■ YOUR INSTRUCTIONS ■
In your reply, reproduce the lines from the first one below to the line containing "bloodstream stream sugar levels, that", inclusive, exactly as they stand.

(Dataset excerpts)
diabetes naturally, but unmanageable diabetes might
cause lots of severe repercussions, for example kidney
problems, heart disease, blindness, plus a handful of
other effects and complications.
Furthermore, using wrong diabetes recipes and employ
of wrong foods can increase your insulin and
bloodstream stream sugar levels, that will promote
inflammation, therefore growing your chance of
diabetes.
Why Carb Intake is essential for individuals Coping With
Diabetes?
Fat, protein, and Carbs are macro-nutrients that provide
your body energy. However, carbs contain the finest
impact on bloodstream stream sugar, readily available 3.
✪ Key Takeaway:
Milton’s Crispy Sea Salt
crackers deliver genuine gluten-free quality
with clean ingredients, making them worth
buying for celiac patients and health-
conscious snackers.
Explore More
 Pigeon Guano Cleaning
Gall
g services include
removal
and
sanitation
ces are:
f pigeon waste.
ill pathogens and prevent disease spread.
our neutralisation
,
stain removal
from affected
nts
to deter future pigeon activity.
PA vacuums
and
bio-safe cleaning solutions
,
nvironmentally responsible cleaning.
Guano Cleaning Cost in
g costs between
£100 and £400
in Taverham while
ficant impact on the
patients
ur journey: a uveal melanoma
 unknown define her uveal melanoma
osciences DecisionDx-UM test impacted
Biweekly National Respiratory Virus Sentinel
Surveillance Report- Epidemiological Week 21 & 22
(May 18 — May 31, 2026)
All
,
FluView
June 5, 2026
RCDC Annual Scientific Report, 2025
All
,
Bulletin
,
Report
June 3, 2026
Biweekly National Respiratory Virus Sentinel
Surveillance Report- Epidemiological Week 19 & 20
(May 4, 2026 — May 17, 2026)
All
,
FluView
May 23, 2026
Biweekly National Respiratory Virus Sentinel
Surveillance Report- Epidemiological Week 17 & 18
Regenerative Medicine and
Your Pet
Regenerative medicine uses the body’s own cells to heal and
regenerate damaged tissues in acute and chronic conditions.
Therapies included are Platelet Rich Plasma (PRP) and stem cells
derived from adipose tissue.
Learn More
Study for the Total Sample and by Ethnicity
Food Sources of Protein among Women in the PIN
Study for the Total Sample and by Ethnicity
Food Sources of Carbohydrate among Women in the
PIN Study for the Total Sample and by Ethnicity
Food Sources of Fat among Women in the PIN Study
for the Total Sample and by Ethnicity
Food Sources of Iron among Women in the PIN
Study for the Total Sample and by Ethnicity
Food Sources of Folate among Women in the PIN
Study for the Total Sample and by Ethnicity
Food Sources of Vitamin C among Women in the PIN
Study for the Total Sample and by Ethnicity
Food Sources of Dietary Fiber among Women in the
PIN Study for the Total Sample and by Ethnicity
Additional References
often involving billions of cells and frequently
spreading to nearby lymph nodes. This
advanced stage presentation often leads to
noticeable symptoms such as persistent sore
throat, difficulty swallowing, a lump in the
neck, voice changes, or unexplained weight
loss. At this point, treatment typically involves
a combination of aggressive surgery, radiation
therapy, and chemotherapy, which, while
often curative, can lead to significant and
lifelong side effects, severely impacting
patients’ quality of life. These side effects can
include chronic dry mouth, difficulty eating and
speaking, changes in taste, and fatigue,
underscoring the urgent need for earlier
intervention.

■ SOLUTION TO THIS PROBLEM ■
diabetes naturally, but unmanageable diabetes might
cause lots of severe repercussions, for example kidney
problems, heart disease, blindness, plus a handful of
other effects and complications.
Furthermore, using wrong diabetes recipes and employ
of wrong foods can increase your insulin and
bloodstream stream sugar levels, that will promote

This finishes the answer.